Bu tür durumlarda uzmanların söylediklerine kulak vermeliyiz. Veya hemen bir doktora başvurmakta fayda var. Ben sizler için derledim. Bakın konun uzmanları ne diyor;
Bazılarımız kışın verdiği hareketsizlik ile beraber alınan kiloları vermek için “şok diyetler”, internette veya bazı işletmelerde onaysızca satılan zayıflama ilaçlarına başvuruyor. Ayrıca kimilerimiz de “diyet kitapları”na başvurarak diyet yapmaya karar veriyor ki, beslenme şeklinin “kişiye özgü” olduğunu unutup herkes için yazılan bilgiler ile zayıflamaya çalışıp, metabolizma düzenlerine daha çok zarar verip geri dönüşü olmayan zararları veriyor.

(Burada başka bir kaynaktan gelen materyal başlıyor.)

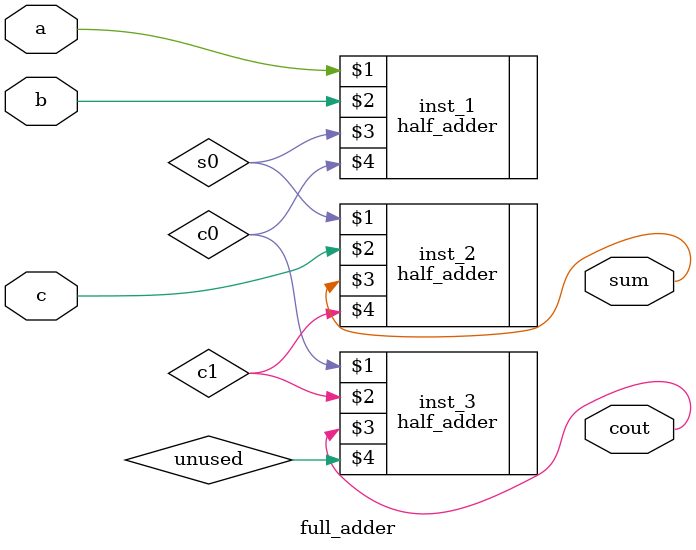
<source format=v>
module full_adder (
     input a, b, c,
	 output sum, cout
	 );
	 half_adder inst_1 (a, b, s0, c0);
	 half_adder inst_2 (s0, c, sum, c1);
	 half_adder inst_3 (c0, c1, cout, unused);
	 
	endmodule
</source>
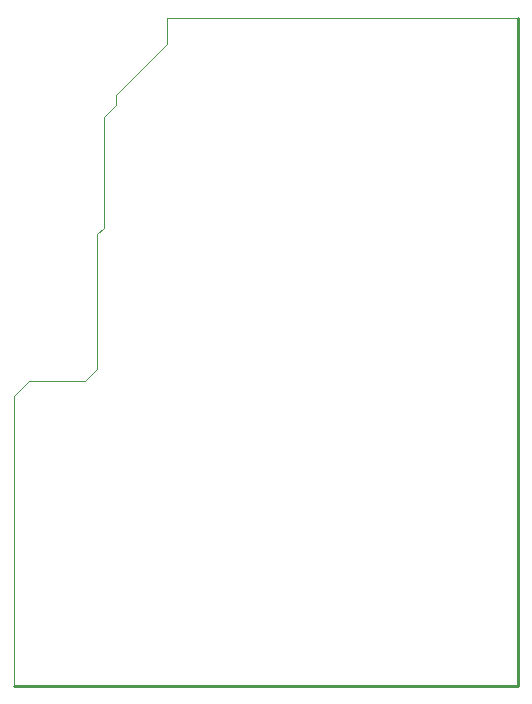
<source format=gbr>
G04 (created by PCBNEW (2013-07-07 BZR 4022)-stable) date 20/09/2014 07:20:55*
%MOIN*%
G04 Gerber Fmt 3.4, Leading zero omitted, Abs format*
%FSLAX34Y34*%
G01*
G70*
G90*
G04 APERTURE LIST*
%ADD10C,0.00590551*%
%ADD11C,0.00393701*%
%ADD12C,0.01*%
G04 APERTURE END LIST*
G54D10*
G54D11*
X86000Y-37200D02*
X74300Y-37200D01*
X69700Y-49300D02*
X71550Y-49300D01*
G54D12*
X86000Y-37200D02*
X86000Y-59450D01*
X86000Y-59450D02*
X69200Y-59450D01*
G54D11*
X69700Y-49300D02*
X69200Y-49800D01*
X74300Y-38050D02*
X74300Y-37200D01*
X72600Y-39750D02*
X74300Y-38050D01*
X72600Y-39800D02*
X72600Y-39750D01*
X72600Y-40100D02*
X72600Y-39800D01*
X72200Y-40500D02*
X72600Y-40100D01*
X72200Y-44200D02*
X72200Y-40500D01*
X71950Y-44400D02*
X72200Y-44200D01*
X71950Y-48900D02*
X71950Y-44400D01*
X71550Y-49300D02*
X71950Y-48900D01*
X69200Y-59450D02*
X69200Y-49800D01*
M02*

</source>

Sağlıklı beslenmek herkesin dikkat etmesi ve önem vermesi gerekmektedir. Fakat çok az kesimimiz sağlıklı beslenme ile yaşam kalitelerini artırabileceğinin farkında ve çok az bireyimiz sağlıklı beslenmeyi bir diyetisyen eşliğinde yapmaktadır. Kişiye özgü beslenme, sağlıklı zayıflama ve doğru kilo kontrolü ancak size özel bir diyet ve size özel bir diyetisyenle yapılabilir.

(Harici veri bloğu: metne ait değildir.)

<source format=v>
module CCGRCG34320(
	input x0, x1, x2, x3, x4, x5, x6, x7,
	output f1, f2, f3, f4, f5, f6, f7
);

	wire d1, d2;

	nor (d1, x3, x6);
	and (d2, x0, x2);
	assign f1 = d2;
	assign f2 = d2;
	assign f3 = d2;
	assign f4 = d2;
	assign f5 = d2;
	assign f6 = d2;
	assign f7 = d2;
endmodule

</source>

Bahar ayları ile birlikte vücudumuzda da baharı hissetmek için beslenme şeklinizde de değişiklik yapılmalıdır. Sağlıklı beslenmek için öncelikle günlük mutlaka 2-2,5 Lt yani 10-12 su bardağı su tüketimi gerekmektedir. Havaların ısınması su ihtiyacımızı artırırken, çay ve kahve tüketimi su yerine geçmemektedir. Günlük tüketeceğiniz bitki çaylarıyla bir miktar sıvı ihtiyacınızı kaşılayabilirsiniz fakat geri kalan ihtiyacınızı mutlaka su olarak tüketmelisiniz. Günlük beslenmenizde belirli programlar dahilinde az az ve sık sık besin tüketmelisiniz. Böylelikle Uzun süren açlıkların sonrasında oluşacak çok acıkmalara ve ani yeme ataklarına dönüşmesini engelleyebilirsiniz.

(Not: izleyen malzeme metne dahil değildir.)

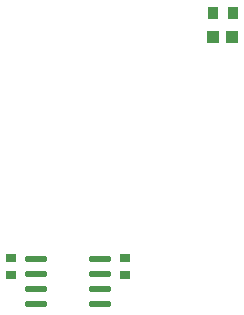
<source format=gtp>
G04 Layer: TopPasteMaskLayer*
G04 Panelize: , Column: 2, Row: 2, Board Size: 58.42mm x 58.42mm, Panelized Board Size: 118.84mm x 118.84mm*
G04 EasyEDA v6.5.34, 2023-08-21 18:11:39*
G04 00f0e8dbea56480481fd11457a506d8e,5a6b42c53f6a479593ecc07194224c93,10*
G04 Gerber Generator version 0.2*
G04 Scale: 100 percent, Rotated: No, Reflected: No *
G04 Dimensions in millimeters *
G04 leading zeros omitted , absolute positions ,4 integer and 5 decimal *
%FSLAX45Y45*%
%MOMM*%

%ADD10O,1.950212X0.5684012*%
%ADD11R,0.8999X1.0000*%
%ADD12R,1.0000X1.1000*%
%ADD13R,0.9000X0.8000*%

%LPD*%
D10*
G01*
X2650490Y3492500D03*
G01*
X2650490Y3365500D03*
G01*
X2650490Y3238500D03*
G01*
X2650490Y3111500D03*
G01*
X3191509Y3492500D03*
G01*
X3191509Y3365500D03*
G01*
X3191509Y3238500D03*
G01*
X3191509Y3111500D03*
D11*
G01*
X4144086Y5575300D03*
G01*
X4314088Y5575300D03*
D12*
G01*
X4149090Y5372100D03*
G01*
X4309084Y5372100D03*
D13*
G01*
X3403600Y3499002D03*
G01*
X3403600Y3358997D03*
G01*
X2438400Y3358997D03*
G01*
X2438400Y3499002D03*
M02*

</source>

Ağır yemekler tüketmemelisiniz.Kavurma,kızartma gibi yağlı yemeklerin sindirimi daha zor gerçekleşeceği için bahar aylarında daha çok yorgunluğa neden olmaktadır. Mutlaka taze sebze ve meyve tüketimine önem gösteriniz. Günde en az 5 porsiyon sebze ve meyve tüketilmelidir.Öğünlerde tüketilen salatalar, ara öğünlerde tercih edilen meyveler ile ihtiyacınızı karşılamaya yardımcı olabilirsiniz. Tercih edilen meyve ve sebzelerde çeşitlilik tercih ederek vitamin ve mineral çeşitliliği sağlayabilirsiniz.